• _PROVIDED RECORDS_
──────
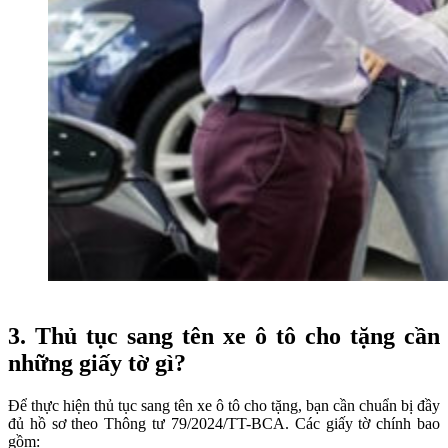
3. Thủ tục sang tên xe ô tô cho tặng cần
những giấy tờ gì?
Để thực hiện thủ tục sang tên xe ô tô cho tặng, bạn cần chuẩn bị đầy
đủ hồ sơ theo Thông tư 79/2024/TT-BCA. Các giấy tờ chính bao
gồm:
──────
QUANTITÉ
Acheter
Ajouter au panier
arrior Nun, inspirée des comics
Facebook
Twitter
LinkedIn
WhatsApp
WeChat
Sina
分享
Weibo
──────
Return each line of the material above in which the string "tặng" appears.

3. Thủ tục sang tên xe ô tô cho tặng cần
Để thực hiện thủ tục sang tên xe ô tô cho tặng, bạn cần chuẩn bị đầy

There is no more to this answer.